Clearlake launches next flagship, expects to exceed target on first close

Fund VI is set to hold a first close in December on more than $5 billion, according to a source.

Clearlake Capital Group is poised to raise $7 billion for its next flagship fund that only hit the market this fall, three sources told Buyouts.

Clearlake Capital Partners VI launched targeting $5 billion with a $7 billion hard cap, according to one of the sources.

Fund VI is set to hold a first close in December on more than $5 billion, the source said.

Final close should come in the first quarter, the second source said. The fund could ultimately be slightly over $7 billion including GP commitment.

At just over $7 billion, Fund VI would represent a major jump from the size of Fund V, which closed on more than $3.6 billion last year.

Clearlake, led by José Feliciano and Behdad Eghbali, was formed in 2006 to invest in sectors like industrials, energy, software, tech-enabled services and consumer. The firm sold a minority stake in its management company last year to Dyal Capital, Goldman Sachs Asset Management and Landmark Partners.
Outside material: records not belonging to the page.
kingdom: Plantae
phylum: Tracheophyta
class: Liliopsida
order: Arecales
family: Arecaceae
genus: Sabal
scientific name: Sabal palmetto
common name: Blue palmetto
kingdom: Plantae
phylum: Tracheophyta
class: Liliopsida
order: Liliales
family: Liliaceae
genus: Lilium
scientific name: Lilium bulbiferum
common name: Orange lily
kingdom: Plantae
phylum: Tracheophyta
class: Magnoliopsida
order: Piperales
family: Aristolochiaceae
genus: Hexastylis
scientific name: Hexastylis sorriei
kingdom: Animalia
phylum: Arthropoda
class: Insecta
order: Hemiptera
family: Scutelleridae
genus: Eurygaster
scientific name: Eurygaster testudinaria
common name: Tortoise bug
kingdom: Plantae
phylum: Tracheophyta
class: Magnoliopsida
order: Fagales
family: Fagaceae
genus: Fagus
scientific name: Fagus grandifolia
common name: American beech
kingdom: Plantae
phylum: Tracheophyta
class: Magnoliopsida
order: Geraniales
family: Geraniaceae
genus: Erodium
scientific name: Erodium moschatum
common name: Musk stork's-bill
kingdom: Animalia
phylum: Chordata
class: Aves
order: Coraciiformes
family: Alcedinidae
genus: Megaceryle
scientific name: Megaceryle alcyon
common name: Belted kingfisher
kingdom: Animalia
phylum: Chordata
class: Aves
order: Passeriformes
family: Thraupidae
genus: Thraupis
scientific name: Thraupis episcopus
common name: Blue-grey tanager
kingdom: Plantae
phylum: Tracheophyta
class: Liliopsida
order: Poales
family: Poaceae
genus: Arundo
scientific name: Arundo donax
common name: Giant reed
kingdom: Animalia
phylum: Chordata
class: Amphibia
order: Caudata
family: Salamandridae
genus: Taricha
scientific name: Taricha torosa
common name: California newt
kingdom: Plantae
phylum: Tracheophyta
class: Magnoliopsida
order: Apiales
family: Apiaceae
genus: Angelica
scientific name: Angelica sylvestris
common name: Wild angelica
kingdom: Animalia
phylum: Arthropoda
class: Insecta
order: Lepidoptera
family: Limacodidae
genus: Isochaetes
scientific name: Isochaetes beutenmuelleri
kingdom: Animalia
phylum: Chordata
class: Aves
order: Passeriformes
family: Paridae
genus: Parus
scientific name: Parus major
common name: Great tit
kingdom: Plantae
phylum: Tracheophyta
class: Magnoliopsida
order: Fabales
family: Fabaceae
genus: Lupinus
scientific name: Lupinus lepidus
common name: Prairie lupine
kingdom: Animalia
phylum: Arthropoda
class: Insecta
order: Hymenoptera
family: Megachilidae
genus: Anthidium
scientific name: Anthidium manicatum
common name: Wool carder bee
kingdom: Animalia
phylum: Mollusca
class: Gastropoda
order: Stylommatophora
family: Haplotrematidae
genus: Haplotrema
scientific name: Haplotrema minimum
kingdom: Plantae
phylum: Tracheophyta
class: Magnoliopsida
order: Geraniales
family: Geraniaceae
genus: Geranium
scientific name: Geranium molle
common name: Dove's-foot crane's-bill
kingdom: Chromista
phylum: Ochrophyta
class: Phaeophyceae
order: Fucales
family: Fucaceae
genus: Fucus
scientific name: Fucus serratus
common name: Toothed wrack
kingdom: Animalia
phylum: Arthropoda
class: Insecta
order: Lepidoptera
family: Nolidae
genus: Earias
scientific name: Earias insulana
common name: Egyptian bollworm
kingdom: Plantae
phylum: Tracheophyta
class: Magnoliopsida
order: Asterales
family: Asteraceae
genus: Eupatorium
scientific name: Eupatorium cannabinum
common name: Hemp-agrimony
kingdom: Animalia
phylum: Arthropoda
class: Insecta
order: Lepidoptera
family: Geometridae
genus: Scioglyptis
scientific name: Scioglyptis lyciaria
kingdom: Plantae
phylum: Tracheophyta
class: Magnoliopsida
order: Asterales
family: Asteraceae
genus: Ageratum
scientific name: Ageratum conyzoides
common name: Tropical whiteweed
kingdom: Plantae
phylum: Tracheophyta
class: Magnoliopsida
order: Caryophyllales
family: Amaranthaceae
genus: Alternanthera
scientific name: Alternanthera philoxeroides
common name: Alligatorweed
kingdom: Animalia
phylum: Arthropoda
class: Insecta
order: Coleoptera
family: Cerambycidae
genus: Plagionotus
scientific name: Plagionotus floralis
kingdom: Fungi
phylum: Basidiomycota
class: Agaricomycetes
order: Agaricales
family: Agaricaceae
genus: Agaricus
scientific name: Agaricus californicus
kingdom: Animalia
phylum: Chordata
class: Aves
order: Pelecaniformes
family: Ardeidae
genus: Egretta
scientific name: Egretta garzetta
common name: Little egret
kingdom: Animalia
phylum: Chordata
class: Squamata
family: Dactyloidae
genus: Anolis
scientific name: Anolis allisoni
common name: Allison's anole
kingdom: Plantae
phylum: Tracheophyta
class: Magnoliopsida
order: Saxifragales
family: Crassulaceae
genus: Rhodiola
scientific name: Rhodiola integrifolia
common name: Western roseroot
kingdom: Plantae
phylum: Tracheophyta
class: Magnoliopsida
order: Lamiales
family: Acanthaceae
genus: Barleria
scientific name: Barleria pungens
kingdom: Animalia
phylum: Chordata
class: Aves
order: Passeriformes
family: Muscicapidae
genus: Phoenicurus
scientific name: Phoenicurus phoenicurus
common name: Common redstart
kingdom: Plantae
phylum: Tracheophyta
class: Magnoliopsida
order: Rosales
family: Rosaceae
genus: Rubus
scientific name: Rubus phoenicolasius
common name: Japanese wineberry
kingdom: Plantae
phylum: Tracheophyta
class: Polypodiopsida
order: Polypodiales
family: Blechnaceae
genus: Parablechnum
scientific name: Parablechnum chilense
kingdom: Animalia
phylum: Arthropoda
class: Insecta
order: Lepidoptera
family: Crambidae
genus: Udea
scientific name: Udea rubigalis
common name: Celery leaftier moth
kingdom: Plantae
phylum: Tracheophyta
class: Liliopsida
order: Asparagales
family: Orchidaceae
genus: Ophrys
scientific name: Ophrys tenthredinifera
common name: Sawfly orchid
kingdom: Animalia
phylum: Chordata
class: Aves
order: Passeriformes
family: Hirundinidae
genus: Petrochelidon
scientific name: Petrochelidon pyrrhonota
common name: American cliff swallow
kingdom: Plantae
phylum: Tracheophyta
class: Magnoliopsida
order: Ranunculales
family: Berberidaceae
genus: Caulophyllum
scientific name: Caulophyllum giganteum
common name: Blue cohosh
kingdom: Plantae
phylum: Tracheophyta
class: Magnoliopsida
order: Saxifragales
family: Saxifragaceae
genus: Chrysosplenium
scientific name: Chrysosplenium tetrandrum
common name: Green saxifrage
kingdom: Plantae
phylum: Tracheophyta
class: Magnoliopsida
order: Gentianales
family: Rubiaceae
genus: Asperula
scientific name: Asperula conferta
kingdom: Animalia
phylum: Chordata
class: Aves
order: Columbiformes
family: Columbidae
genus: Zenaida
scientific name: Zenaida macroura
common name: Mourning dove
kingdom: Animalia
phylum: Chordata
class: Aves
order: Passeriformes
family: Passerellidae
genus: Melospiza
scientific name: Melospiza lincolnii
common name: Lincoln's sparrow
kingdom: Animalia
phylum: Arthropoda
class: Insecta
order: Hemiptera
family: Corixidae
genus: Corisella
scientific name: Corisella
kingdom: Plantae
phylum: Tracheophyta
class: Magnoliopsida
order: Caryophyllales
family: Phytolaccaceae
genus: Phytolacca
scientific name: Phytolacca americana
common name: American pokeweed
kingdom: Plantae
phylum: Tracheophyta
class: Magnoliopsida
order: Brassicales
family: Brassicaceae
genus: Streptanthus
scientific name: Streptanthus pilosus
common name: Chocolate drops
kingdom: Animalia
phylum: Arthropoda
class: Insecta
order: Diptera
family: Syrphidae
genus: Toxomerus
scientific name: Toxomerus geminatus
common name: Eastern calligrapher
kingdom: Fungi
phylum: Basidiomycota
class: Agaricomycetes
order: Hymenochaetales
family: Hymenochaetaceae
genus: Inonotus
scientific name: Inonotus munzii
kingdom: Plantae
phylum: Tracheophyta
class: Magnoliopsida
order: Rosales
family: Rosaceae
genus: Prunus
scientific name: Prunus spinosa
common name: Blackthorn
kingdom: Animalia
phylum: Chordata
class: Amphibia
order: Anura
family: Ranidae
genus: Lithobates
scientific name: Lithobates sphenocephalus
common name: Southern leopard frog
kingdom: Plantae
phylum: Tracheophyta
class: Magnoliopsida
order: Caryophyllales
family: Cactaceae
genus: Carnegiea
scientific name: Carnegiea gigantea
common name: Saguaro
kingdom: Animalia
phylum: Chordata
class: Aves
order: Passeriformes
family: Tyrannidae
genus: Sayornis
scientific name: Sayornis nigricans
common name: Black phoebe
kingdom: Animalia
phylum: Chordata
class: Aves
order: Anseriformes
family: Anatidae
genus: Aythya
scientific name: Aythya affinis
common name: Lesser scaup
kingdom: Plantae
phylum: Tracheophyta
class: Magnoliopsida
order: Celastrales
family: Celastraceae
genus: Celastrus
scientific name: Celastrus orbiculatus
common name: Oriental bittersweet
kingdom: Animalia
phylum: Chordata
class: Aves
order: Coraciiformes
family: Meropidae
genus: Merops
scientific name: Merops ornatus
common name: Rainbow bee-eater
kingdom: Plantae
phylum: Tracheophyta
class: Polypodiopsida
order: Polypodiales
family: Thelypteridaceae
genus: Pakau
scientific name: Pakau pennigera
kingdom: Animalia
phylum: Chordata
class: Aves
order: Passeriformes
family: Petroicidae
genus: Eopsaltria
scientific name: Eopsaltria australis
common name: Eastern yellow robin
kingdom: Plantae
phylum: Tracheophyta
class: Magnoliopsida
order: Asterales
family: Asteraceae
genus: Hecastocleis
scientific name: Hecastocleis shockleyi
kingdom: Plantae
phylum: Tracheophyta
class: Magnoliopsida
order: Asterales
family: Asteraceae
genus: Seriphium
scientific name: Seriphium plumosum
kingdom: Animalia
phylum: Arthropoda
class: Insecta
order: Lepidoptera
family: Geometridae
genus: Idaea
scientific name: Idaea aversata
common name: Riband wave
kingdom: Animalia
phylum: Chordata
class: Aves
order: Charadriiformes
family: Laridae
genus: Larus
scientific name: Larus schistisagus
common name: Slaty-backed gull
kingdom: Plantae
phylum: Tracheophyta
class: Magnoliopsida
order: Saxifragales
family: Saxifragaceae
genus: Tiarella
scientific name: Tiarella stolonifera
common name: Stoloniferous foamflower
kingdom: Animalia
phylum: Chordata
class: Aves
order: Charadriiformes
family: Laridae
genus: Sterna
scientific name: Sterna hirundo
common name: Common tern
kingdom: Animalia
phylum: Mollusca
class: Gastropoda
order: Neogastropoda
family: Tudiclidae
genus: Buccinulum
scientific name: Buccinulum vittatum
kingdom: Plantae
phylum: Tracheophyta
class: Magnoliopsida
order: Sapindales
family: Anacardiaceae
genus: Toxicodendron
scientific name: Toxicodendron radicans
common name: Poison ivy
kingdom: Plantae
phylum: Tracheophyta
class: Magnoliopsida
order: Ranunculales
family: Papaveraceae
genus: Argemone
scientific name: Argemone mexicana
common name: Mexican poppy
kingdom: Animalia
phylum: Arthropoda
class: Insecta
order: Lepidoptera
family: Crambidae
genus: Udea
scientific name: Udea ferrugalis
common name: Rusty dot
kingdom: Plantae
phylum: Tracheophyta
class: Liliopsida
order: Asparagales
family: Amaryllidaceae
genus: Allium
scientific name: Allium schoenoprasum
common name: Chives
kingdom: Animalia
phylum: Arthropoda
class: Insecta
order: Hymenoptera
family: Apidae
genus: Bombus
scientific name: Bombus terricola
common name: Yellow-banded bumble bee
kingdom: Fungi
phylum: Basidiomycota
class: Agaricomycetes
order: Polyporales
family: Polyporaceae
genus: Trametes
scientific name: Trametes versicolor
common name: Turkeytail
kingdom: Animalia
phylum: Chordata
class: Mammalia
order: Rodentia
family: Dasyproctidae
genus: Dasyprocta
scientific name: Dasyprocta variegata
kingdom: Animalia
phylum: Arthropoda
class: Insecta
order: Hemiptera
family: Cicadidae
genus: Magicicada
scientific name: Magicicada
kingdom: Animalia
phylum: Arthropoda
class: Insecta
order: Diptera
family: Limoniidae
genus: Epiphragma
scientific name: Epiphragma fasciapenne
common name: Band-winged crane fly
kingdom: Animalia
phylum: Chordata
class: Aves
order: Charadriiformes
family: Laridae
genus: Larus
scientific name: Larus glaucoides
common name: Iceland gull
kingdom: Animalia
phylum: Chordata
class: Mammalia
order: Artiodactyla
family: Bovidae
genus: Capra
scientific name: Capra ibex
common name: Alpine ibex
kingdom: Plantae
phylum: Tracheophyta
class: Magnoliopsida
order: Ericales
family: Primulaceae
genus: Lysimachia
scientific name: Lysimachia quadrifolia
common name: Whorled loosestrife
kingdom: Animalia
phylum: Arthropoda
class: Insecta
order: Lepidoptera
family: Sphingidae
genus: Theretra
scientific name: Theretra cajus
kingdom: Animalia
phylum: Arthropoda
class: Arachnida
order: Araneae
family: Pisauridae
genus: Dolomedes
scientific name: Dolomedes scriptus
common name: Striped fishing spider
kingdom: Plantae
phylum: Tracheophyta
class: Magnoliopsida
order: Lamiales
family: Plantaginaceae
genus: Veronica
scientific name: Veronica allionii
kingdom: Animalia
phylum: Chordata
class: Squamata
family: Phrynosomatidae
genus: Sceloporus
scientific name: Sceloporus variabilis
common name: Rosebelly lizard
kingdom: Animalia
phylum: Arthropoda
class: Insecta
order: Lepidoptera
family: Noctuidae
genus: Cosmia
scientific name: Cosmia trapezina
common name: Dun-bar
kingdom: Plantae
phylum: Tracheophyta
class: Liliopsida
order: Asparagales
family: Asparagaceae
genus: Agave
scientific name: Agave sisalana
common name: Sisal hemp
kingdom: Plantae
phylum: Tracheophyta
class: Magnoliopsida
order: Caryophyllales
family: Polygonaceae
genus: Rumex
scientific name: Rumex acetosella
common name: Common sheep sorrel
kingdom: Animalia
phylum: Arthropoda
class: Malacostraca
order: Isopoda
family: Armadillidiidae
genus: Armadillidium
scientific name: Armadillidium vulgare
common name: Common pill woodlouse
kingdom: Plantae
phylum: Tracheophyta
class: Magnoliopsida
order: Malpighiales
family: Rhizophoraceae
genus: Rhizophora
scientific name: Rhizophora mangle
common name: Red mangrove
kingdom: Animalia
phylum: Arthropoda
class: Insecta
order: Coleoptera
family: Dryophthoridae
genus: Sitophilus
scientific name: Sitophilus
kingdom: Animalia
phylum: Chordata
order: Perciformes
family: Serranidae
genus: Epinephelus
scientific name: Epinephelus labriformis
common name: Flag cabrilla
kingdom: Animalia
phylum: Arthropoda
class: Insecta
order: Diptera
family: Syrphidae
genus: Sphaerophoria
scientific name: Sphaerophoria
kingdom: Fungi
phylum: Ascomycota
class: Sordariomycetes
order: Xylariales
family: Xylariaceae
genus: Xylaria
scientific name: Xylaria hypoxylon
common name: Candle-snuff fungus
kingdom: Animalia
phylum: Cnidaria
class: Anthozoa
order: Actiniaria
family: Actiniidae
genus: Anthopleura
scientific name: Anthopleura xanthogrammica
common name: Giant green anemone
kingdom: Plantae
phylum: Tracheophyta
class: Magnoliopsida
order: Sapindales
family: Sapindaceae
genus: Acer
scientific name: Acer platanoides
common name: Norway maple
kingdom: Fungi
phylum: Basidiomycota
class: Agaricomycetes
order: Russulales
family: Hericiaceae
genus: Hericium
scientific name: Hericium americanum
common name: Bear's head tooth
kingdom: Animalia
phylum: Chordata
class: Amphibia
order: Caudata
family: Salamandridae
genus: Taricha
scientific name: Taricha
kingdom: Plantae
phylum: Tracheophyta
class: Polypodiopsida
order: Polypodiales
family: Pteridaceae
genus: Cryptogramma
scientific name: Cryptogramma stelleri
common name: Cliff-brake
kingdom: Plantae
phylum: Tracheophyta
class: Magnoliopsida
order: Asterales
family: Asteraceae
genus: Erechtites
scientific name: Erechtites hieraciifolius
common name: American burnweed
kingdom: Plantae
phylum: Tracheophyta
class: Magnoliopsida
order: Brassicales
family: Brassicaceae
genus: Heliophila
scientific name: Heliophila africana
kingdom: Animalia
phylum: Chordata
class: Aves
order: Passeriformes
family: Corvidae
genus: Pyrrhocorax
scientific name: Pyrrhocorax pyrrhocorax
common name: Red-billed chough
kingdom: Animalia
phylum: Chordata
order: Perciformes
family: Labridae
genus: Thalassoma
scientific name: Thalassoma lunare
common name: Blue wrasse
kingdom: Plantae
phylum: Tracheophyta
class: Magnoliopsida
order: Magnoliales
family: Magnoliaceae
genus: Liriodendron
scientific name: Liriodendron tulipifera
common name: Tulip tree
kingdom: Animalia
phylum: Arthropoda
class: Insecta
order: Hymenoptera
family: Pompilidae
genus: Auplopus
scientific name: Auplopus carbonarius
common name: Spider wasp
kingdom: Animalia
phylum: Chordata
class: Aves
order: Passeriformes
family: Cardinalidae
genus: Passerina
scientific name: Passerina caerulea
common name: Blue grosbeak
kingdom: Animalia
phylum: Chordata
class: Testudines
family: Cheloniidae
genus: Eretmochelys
Performance is a factor in helping drive Clearlake’s fundraising. Fund V was generating a net internal rate of return of 63.8 percent as of June 30, 2019, a person familiar with the firm said.

Fund IV, which closed on $1.38 billion in 2015, was producing a 31.8 percent net IRR as of the same date, the person said.

And Fund III, which closed on $785 million in 2013, was generating a 41.6 percent net IRR as of the same date, the person said.

The firm also closed its second non-control fund, Clearlake Opportunities Partners II, on $1.4 billion in June, according to a statement from the firm.

Last month, Clearlake and TA Associates closed their investment in DigiCert Inc, which provides security services for identity and encryption.

Update: This story was updated to include additional information about hard cap and timing on Fund VI.